What is completely bizarre, with the benefit of 2023 hindsight, is how the Sachsgate story was framed, both by those who were reflexive defenders of the BBC and “comedy” and free speech (then a somewhat lefty preoccupation, funnily enough), AND by those who wished their destruction. Fleet Street quickly settled into tribes and covered it as a story where each assumed the other was acting out of vested interests. This was back when our only culture wars were about things that happened on the BBC. (My how we’ve grown.) Mail vox pops were incandescent; some Guardian ones found it an “overreaction”.
When the Brand expose broke last weekend, I found myself transported back to that time. And with my 2023 head on, rather sickening alarm bells began to ring, because I knew – I knew – that I wouldn’t have centred anything I wrote about it on Georgina Baillie. I had this shaming suspicion I had treated it as a sort of media story – and so it proved. My mentions of it say Ross and Brand were total scumbags, but they chiefly ridicule the fact that people complained to Ofcom because of the Mail titles’ coverage, despite never having heard the original broadcast. I mean … so what? Speaking of moronic points: LOOK NO FURTHER. Dear 2008 Marina: you think you’re being clever but you’re being horribly obtuse. Get your head out of your arse. It doesn’t matter whether or not they heard it, it’s still hideous and they have every right to think it’s absolutely unacceptable for the BBC to have aired it.

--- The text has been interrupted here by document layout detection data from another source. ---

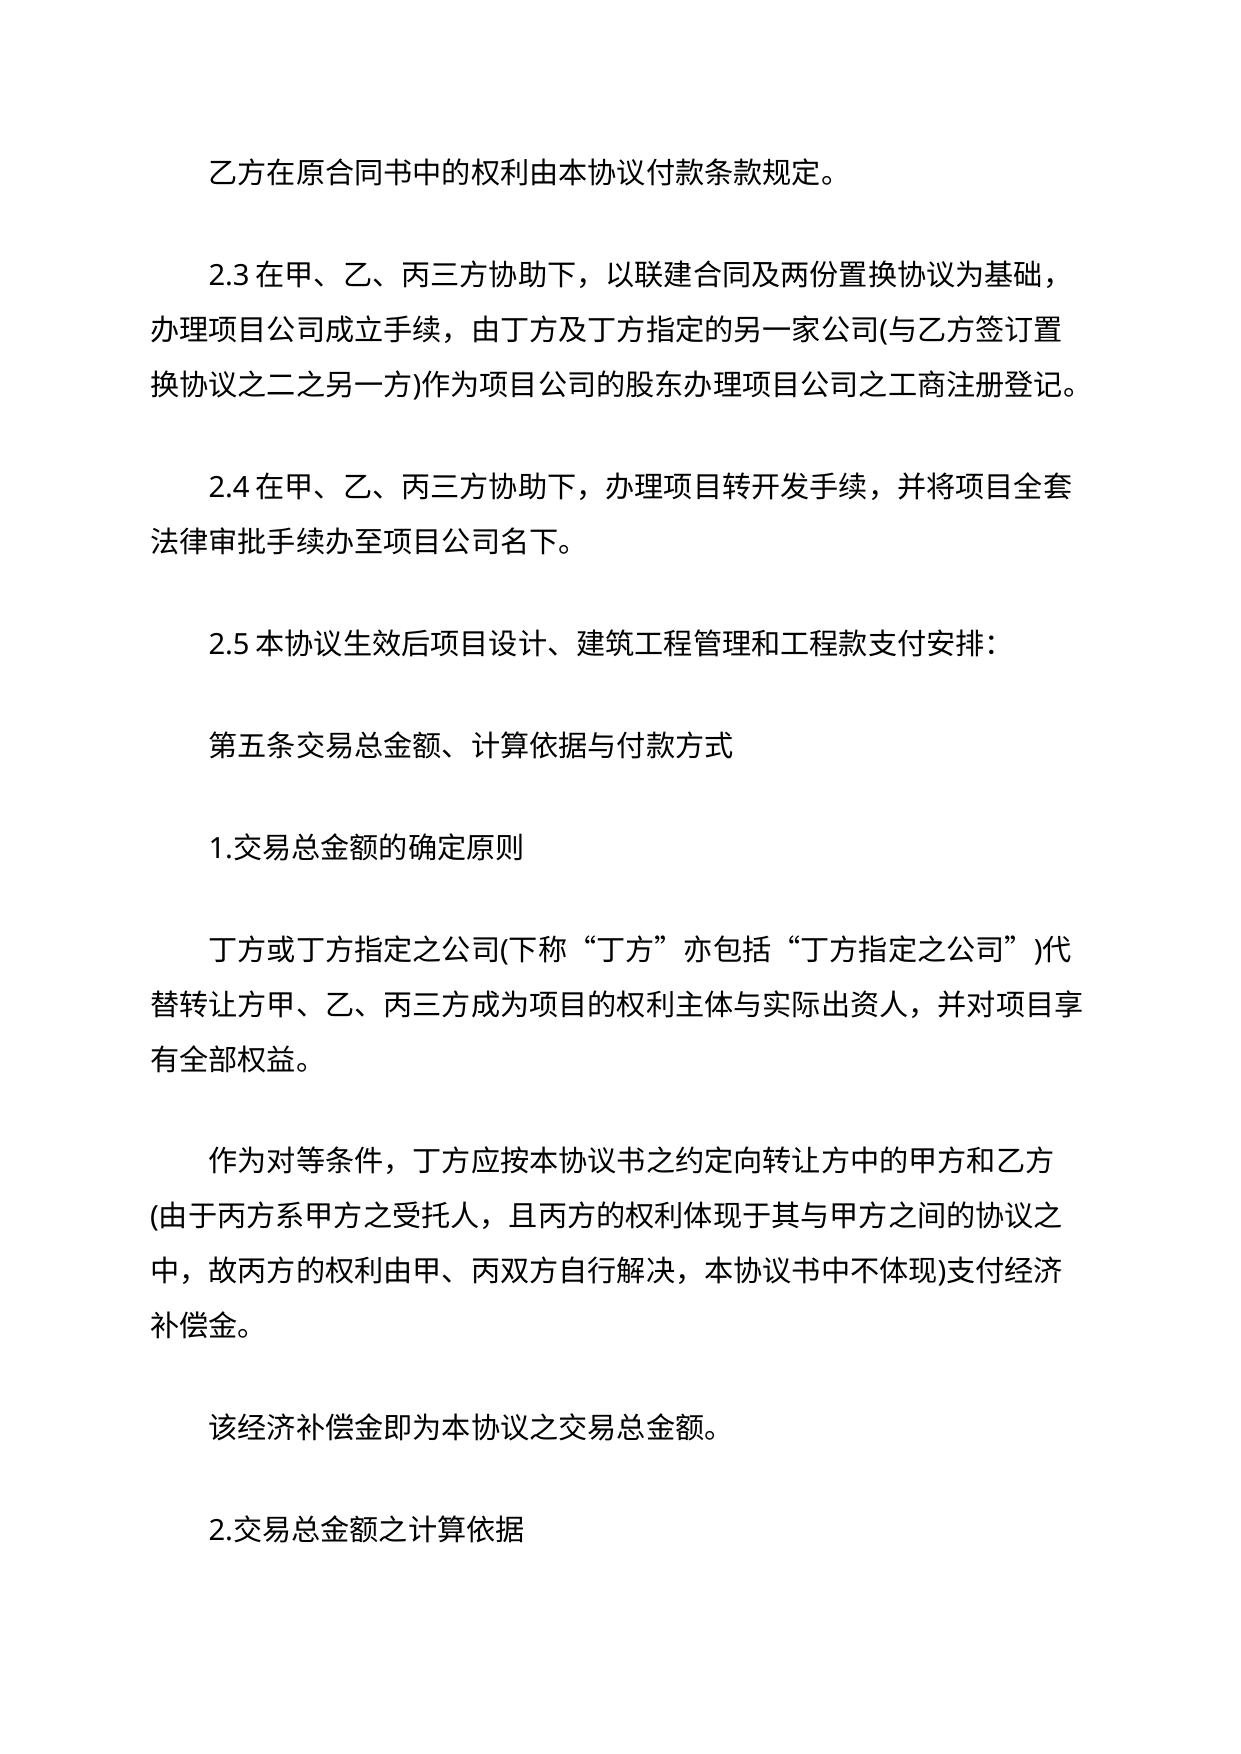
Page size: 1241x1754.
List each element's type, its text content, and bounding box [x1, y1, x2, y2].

text 1.交易总金额的确定原则 [150, 824, 1090, 867]
text 乙方在原合同书中的权利由本协议付款条款规定。 [150, 150, 1090, 192]
text 丁方或丁方指定之公司(下称“丁方”亦包括“丁方指定之公司”)代替转让方甲、乙、丙三方成为项目的权利主体与实际出资人，并对项目享有全部权益。 [150, 926, 1090, 1078]
text 第五条交易总金额、计算依据与付款方式 [150, 722, 1090, 765]
text 该经济补偿金即为本协议之交易总金额。 [150, 1404, 1090, 1447]
text 2.5本协议生效后项目设计、建筑工程管理和工程款支付安排： [150, 621, 1090, 663]
text 作为对等条件，丁方应按本协议书之约定向转让方中的甲方和乙方(由于丙方系甲方之受托人，且丙方的权利体现于其与甲方之间的协议之中，故丙方的权利由甲、丙双方自行解决，本协议书中不体现)支付经济补偿金。 [150, 1138, 1090, 1345]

Yet despite getting it right on the vileness of the broadcast, the tabloids pursuing the BBC got it wrong by endlessly and ferociously slut-shaming Georgina Baillie (even though slut-shaming wasn’t a term people used at the time). They cast the entire affair as an insult to Andrew Sachs, instead of to Baillie as well. She was roundly blamed. I’m sorry if the Guardian’s cuttings archive is incomplete and I’ve missed something, but I couldn’t find a single column centred on defending Baillie in any contemporaneous newspaper. A year later, Baillie sold an interview and underwear photoshoot to the Sun in which she said the media maelstrom had sent her “insane”, subsequently telling the Guardian she was “a tart with a heart, a nice girl”. I am mortified to see I reacted to this by saying she should stop banging on about the whole thing.
In fact, Baillie sank into addiction and out of the public eye (barring the fact that the Brand story will probably be all anyone sees when they Google her for the rest of her life). But last weekend, she gave an interview to the Mirror in which she reiterated that her relationship with Brand had been consensual, though the radio prank and its nuclear fallout had obviously been anything but. Brand made millions with a standup tour in which he mined the incident and further humiliated her, while – among other desolations – her grandfather didn’t speak to her for eight years. She revealed that Brand had got in touch apologetically a few years ago, and paid for her stint in rehab. Georgina’s reflections were so without fury and blame as to be utterly heartbreaking. “For about 10 years after Sachsgate it was very hard,” she said, “because I didn’t know whether I was in the wrong, so when he apologised it was a huge weight lifted off me.” That quote floored me. She spent a decade thinking it was all her fault. That’s “the culture” right there.
I’m just one of the many people who got many different things wrong about how that story should have been covered and framed. If we have learned anything – and I’m not entirely convinced we’ve learned nearly as much as we think we have – then it is vital we all treat these newly uncovered stories better, as the Sunday Times, the Times and Dispatches most certainly have with their painstaking investigation. And as I hope I have done with other stories, as I got older and a bit wiser. Tribalism is the enemy of truth and justice – even more now than then – and the victims must always be put at the heart of the stories which are, after all, theirs. However belatedly, that’s the right side of that line.